### WHAT IS REQUIRED
Gather and copy out every line in the records below that contains the string "Sans". Letter case is significant.
— Begin SOURCE MATERIAL —
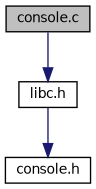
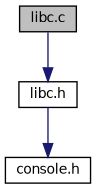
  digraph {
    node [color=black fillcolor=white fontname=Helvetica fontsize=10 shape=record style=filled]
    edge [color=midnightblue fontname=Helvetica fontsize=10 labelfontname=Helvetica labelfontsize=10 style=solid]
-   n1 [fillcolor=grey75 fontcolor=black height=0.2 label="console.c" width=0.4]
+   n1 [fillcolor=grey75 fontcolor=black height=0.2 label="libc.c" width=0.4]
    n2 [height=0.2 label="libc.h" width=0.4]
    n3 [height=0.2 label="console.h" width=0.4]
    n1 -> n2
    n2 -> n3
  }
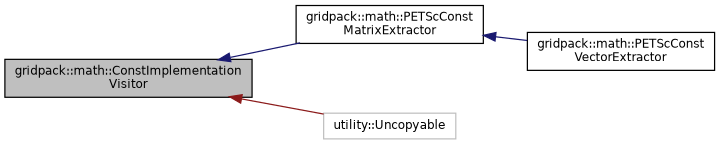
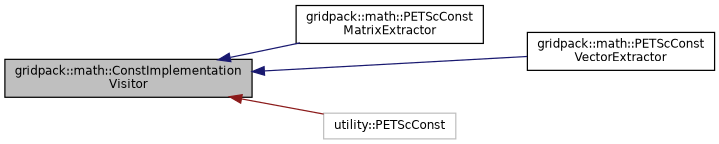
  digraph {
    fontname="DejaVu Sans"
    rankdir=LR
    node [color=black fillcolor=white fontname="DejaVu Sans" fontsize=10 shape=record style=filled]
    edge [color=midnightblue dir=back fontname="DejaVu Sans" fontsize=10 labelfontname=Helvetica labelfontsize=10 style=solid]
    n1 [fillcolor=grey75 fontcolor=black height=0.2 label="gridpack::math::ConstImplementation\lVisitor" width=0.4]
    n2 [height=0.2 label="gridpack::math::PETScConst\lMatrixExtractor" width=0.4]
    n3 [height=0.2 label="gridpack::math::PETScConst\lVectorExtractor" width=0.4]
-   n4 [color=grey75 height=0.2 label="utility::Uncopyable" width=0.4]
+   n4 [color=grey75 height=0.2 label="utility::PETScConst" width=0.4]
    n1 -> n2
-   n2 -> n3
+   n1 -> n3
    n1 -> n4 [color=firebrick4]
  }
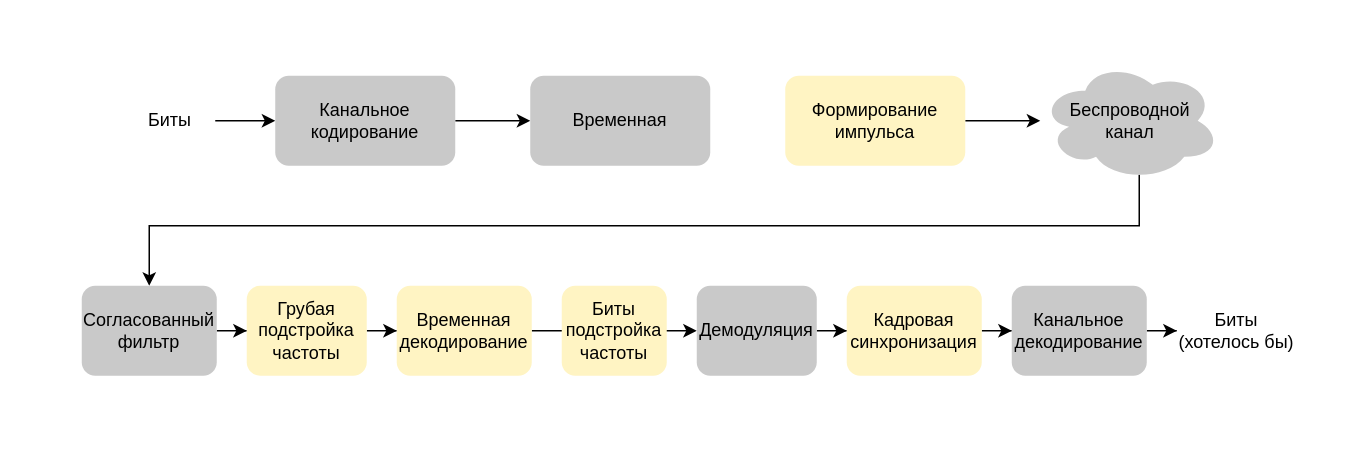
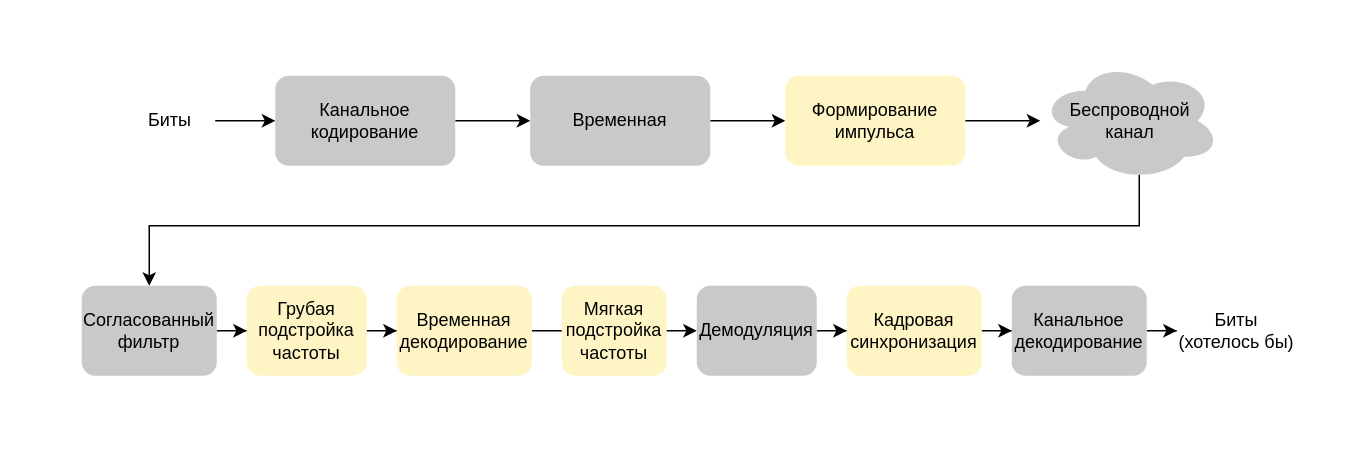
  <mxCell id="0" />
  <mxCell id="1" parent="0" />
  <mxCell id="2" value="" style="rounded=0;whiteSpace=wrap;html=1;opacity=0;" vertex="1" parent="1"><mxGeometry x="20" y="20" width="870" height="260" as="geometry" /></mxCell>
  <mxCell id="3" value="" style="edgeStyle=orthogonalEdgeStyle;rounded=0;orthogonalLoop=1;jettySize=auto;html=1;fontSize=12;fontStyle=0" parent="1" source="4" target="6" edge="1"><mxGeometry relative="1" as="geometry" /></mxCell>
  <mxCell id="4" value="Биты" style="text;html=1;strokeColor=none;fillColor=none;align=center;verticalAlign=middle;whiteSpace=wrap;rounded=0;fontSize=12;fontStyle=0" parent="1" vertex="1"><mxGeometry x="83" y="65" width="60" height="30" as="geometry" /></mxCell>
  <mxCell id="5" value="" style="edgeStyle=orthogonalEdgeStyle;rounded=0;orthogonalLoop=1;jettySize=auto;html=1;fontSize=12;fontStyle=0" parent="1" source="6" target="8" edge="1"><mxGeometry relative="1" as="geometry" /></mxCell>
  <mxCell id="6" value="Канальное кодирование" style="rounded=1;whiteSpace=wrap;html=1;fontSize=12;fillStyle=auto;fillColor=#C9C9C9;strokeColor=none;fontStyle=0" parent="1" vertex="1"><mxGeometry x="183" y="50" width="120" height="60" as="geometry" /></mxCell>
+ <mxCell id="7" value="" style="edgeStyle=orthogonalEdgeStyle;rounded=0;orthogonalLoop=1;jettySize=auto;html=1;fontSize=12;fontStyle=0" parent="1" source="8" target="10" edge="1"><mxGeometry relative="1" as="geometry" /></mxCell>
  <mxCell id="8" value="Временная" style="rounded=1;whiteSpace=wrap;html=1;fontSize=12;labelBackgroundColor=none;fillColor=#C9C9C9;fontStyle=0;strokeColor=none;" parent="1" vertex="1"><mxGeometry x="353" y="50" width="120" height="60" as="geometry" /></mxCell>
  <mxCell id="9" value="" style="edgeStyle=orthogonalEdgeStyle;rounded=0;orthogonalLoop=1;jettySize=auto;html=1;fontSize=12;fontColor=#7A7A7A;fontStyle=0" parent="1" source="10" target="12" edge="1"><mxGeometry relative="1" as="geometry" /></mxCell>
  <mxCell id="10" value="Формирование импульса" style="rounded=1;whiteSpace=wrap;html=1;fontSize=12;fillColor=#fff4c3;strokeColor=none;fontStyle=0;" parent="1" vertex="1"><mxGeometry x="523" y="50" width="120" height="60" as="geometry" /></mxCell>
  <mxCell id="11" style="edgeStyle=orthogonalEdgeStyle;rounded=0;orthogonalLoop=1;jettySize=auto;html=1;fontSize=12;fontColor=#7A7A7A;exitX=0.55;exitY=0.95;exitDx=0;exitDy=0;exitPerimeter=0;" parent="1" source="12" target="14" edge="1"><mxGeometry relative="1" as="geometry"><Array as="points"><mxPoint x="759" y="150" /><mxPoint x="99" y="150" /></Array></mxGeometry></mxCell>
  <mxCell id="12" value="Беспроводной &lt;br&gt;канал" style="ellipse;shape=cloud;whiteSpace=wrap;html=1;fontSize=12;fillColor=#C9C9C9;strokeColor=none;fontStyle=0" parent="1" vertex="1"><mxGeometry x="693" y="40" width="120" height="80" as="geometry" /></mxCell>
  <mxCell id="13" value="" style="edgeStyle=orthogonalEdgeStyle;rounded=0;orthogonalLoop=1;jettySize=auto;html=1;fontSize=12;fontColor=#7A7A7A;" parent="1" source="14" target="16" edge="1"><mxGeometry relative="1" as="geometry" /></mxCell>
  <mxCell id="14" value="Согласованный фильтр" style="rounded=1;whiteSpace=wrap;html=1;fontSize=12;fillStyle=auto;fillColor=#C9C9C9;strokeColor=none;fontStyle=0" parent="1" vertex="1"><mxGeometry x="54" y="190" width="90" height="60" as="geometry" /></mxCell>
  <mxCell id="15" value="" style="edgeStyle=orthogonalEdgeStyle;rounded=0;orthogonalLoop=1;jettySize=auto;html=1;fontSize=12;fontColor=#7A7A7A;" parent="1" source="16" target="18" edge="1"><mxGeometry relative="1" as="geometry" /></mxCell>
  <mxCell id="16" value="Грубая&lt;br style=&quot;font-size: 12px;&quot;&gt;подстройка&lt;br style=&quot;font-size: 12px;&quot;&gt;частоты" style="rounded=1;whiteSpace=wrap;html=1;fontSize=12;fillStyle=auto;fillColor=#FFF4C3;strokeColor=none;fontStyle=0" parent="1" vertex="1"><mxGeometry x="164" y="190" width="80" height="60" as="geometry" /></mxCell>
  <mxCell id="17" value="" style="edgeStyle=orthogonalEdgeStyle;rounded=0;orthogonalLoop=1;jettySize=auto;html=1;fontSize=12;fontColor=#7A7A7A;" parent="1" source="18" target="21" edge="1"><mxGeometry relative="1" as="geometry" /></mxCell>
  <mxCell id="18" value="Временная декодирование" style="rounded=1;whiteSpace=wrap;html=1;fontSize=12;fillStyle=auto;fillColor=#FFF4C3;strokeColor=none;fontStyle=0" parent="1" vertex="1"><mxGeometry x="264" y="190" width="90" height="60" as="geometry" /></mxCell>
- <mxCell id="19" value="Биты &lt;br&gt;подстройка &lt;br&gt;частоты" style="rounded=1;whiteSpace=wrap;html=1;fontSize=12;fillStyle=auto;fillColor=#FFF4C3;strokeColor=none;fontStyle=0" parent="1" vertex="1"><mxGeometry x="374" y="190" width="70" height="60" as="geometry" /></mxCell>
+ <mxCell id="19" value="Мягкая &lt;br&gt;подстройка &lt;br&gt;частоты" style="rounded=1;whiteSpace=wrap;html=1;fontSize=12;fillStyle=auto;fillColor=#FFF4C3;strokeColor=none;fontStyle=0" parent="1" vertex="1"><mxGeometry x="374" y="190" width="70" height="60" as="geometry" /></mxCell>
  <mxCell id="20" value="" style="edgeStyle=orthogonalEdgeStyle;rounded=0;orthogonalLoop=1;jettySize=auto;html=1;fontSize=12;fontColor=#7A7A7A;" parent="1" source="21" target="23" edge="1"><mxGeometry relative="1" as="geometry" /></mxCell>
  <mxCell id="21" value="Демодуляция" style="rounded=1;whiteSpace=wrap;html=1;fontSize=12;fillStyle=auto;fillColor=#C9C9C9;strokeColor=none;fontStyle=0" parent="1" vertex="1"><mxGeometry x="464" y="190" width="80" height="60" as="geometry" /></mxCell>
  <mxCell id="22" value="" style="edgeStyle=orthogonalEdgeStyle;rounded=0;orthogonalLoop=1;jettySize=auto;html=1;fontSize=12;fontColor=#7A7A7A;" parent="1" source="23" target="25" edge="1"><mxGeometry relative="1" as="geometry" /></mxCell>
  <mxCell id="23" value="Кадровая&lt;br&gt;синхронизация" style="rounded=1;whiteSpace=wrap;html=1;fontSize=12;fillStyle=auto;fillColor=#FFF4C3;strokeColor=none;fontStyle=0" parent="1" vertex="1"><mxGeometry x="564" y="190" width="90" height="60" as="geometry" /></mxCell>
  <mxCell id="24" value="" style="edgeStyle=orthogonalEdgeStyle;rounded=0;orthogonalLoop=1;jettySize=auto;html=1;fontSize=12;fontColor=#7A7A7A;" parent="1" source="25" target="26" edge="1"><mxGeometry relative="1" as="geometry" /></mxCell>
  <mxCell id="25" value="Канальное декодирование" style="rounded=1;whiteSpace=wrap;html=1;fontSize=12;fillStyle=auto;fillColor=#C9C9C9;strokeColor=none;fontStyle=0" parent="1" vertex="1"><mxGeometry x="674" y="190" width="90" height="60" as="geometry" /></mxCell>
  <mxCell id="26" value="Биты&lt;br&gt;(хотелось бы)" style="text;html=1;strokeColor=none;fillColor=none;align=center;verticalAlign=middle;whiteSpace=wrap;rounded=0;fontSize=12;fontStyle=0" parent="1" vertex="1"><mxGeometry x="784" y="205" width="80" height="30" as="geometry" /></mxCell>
— End SOURCE MATERIAL —
### THE COMPLETED TASK
    fontname="DejaVu Sans"
    node [color=black fillcolor=white fontname="DejaVu Sans" fontsize=10 shape=record style=filled]
    edge [color=midnightblue dir=back fontname="DejaVu Sans" fontsize=10 labelfontname=Helvetica labelfontsize=10 style=solid]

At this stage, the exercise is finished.